José Augusto Mota da Silva, um garçom e artesão de 32 anos, morreu em uma UPA no Rio de Janeiro em dezembro de 2022, enquanto esperava por atendimento médico devido a fortes dores abdominais. Cinco meses depois, a família recebeu o laudo do IML, que revelou que a causa da morte foi edema pulmonar e miocardiopatia, e não um infarto, como inicialmente informado. A família ficou indignada com a demora na entrega do laudo e a falta de atendimento, e a Prefeitura reconheceu falhas, demitindo 13 profissionais que estavam de plantão no dia da morte. Eles buscam justiça e entraram com um pedido de indenização. A investigação sobre o caso continua na Polícia Civil, e o Conselho Regional de Medicina do Rio de Janeiro também está apurando as circunstâncias. José Augusto, que vivia no Rio desde 2012, enfrentava dificuldades financeiras e chegou a viver em situação de rua.
Cinco meses após a morte de José Augusto Mota da Silva, de 32 anos, a família recebeu o laudo do Instituto Médico-Legal (IML) que revelou a causa da morte como edema pulmonar e miocardiopatia, e não infarto, como inicialmente informado. O garçom e artesão faleceu em uma cadeira da Unidade de Pronto Atendimento (UPA) da Cidade de Deus, no Rio de Janeiro, em dezembro de 2022, após esperar por atendimento devido a fortes dores abdominais.
A demora na entrega do laudo e a discrepância nas informações geraram indignação entre os familiares. Meiriane Mota da Silva, irmã de José Augusto, expressou sua revolta, afirmando que ele buscou ajuda médica várias vezes antes de sua morte, mas foi tratado com descaso. A imagem do corpo do artesão na UPA viralizou nas redes sociais, provocando comoção pública.
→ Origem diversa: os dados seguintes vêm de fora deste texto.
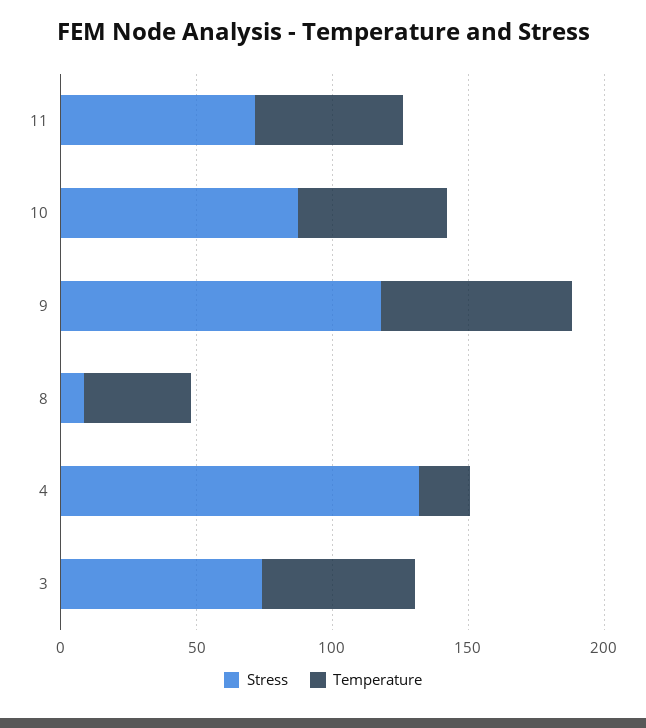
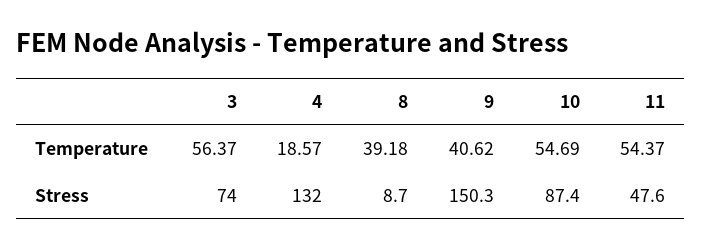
  {
    "Stress": {
-     "11": 70,
+     "11": 47.6,
      "10": 87.4,
-     "9": 120,
+     "9": 150.3,
      "8": 8.7,
      "4": 132,
      "3": 74
    },
    "Temperature": {
      "11": 54.37,
      "10": 54.69,
-     "9": 70,
+     "9": 40.62,
      "8": 39.18,
      "4": 18.57,
      "3": 56.37
    }
  }

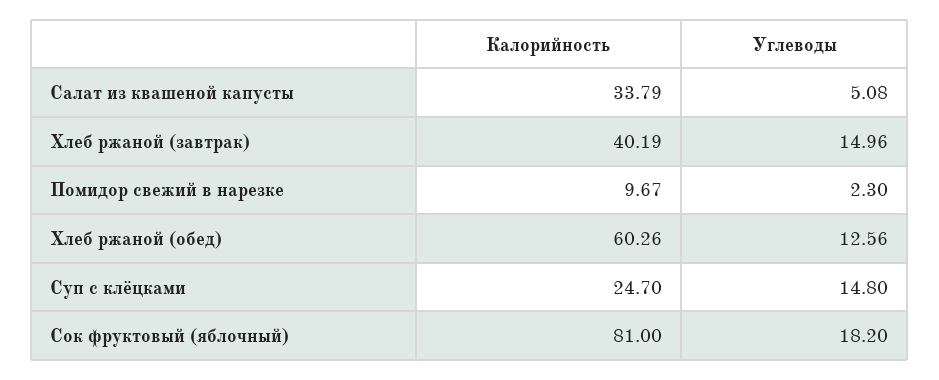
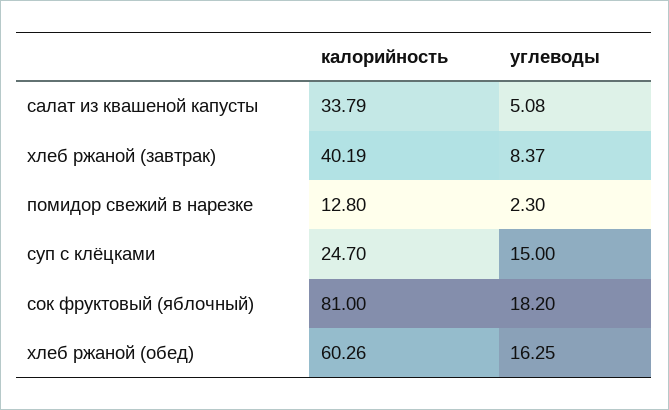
  {
    "Калорийность": {
      "Салат из квашеной капусты": 33.79,
      "Хлеб ржаной (завтрак)": 40.19,
-     "Помидор свежий в нарезке": 9.67,
+     "Помидор свежий в нарезке": 12.8,
      "Хлеб ржаной (обед)": 60.26,
      "Суп с клёцками": 24.7,
      "Сок фруктовый (яблочный)": 81
    },
    "Углеводы": {
      "Салат из квашеной капусты": 5.08,
-     "Хлеб ржаной (завтрак)": 14.96,
+     "Хлеб ржаной (завтрак)": 8.37,
      "Помидор свежий в нарезке": 2.3,
-     "Хлеб ржаной (обед)": 12.56,
+     "Хлеб ржаной (обед)": 16.25,
-     "Суп с клёцками": 14.8,
+     "Суп с клёцками": 15,
      "Сок фруктовый (яблочный)": 18.2
    }
  }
A Prefeitura do Rio reconheceu falhas no atendimento e demitiu treze profissionais que estavam de plantão no dia da morte. A Secretaria Municipal de Saúde informou que os processos de acolhimento e atendimento na UPA foram revisados e que as equipes passaram por nova capacitação. A família, no entanto, continua sem respostas e já entrou com um pedido de indenização na Justiça.
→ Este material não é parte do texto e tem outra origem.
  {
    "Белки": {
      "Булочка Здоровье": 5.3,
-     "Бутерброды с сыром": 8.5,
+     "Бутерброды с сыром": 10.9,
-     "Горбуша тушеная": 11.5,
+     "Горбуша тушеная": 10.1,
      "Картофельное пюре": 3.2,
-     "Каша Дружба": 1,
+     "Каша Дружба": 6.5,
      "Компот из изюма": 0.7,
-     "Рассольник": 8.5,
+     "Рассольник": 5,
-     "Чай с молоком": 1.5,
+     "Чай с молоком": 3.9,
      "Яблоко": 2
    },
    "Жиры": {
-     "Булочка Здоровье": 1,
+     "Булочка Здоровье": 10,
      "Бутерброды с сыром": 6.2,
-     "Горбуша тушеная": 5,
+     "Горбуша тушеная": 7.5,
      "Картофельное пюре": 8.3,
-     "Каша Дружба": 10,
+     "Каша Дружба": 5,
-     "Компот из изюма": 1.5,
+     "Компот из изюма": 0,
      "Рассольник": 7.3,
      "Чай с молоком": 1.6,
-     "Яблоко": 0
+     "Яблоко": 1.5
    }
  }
A investigação sobre o caso está sendo conduzida pela Polícia Civil, com acompanhamento de uma sindicância administrativa da prefeitura. O Conselho Regional de Medicina do Rio de Janeiro (Cremerj) e a Comissão de Saúde da Câmara de Vereadores também abriram um processo para apurar as circunstâncias da morte. Douglas Batista da Silva, amigo de José Augusto, relatou que ele chegou à UPA por volta das 19h30 e faleceu às 21h, após ser ignorado por funcionários.